Beim letzten Bürgiforum Westerberg-Weststadt Anfang Dezember 2020, das, wie an anderer Stelle auch, ganz undemokratisch, dafür umso barrierereicher, digital umgesetzt wurde, offenbarte Herr Bielefeld als Vertreter aus der Stadtplanung und -verwaltung, dass doch ohnehin seit über 5 Jahren feststehe, dass wir „da weg müssen.“ Einen Ratsbeschluss dazu gab es nicht. Schön, dass die Exekutive jetzt auch die Legislative ist! …wohl ein Grund, warum die Aussage nicht im Protokoll des Forums steht.
Noch dazu behauptete er, die Kündigung unseres Pachtvertrages habe nichts mit den Bebauungsplänen am Finkenhügel zu tun. – Anscheinend hat er bei keinem der durchweg von uns initiierten Treffen der letzten Jahre aufgepasst und offenbar auch irgendwie die gesamten letzten 5 Jahre geschlafen. Anders sind solche Äußerungen kaum erklärbar.
Andererseits passt die Aussage vom Treffen Anfang 2020, der Bebauungsplan betreffend Am Hirtenhaus müsse politisch noch entschieden werden und die Stadtverwaltung wisse ja auch nicht, was am Ende dabei herauskommt, hervorragend in das Bild einer Stadt, in der Konflikte durch Ausweichen verschwiegen und Fragen der Stadtentwicklung im Hinterzimmer und maximal unter Behauptung des Stattfindens von „Dialog“ oder unter „Scheindialog“ ausgemauschelt werden. (Hinweis an die Stadt: „Dialog = von zwei oder mehreren Personen abwechselnd geführte Rede und Gegenrede,“ siehe duden.de. …aber es ist ja auch eine Kunst.) Der SPD-Oberbürgermeisteramtsanwärter findet ja auch, ein Nazi dürfe das Herz des Stadtzentrums bebauen, denn er sei schließlich kein Nazi, da ein weißer hetero-cis-Mann mit deutschem Pass gut mit ihm Kaffee trinken kann…

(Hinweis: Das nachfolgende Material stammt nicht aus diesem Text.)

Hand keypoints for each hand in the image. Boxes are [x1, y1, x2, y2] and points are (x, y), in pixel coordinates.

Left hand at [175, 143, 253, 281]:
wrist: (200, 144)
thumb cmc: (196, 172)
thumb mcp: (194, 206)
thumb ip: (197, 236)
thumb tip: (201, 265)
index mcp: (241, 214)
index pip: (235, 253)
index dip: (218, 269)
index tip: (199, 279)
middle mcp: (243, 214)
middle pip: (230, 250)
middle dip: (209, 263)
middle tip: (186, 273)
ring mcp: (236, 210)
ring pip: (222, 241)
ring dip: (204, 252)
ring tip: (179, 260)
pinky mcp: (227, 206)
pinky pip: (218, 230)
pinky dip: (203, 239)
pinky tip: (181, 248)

Wir spüren Tag für Tag die Bagger von der Straßenbaustelle Rheiner Landstraße und der Straße Am Finkenhügel näher rücken.

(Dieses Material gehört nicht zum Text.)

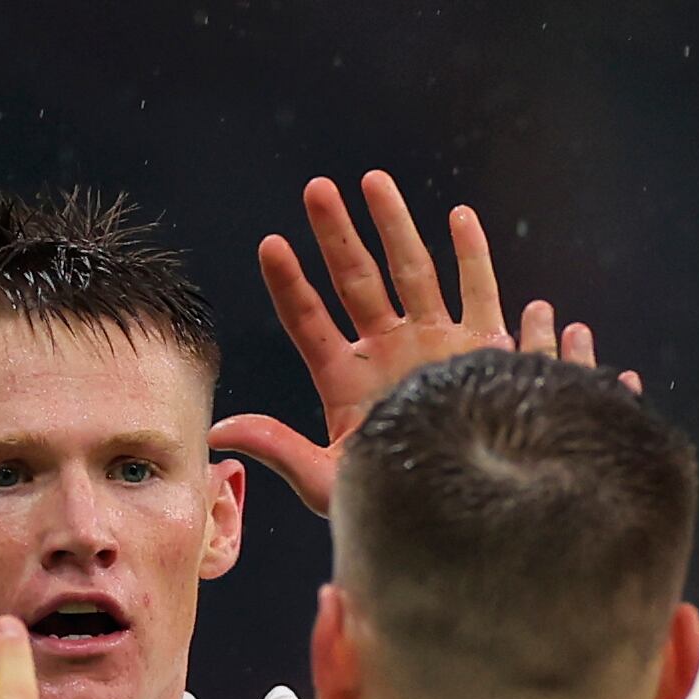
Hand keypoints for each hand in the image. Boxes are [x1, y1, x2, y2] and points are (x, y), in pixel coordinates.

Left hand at [211, 171, 639, 515]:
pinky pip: (477, 293)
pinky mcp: (481, 349)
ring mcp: (433, 344)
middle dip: (337, 235)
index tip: (271, 244)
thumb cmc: (395, 506)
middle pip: (356, 281)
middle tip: (317, 190)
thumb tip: (217, 430)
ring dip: (393, 226)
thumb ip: (278, 449)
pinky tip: (457, 217)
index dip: (289, 284)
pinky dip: (471, 256)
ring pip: (411, 271)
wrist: (465, 517)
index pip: (308, 321)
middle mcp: (386, 353)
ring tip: (373, 181)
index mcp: (345, 381)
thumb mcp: (331, 482)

2020 war für uns geprägt durch ein Schwanken zwischen „Hauptsache, es geht überhaupt irgendwo irgendwie für uns weiter“, einem möglichen Wegzug Einzelner so weit weg wie möglich aus dieser Stadt, in der Menschen wie Abschaum behandelt werden, und einer verzweifelten Suche nach Perspektiven. Aber 2020 ist vorüber. Und uns -wie wohl Vielen von euch- stehen die Politnix in puncto Bauen und Verkehr mit ihrer dreisten VerPLANtheit bis zur Maske!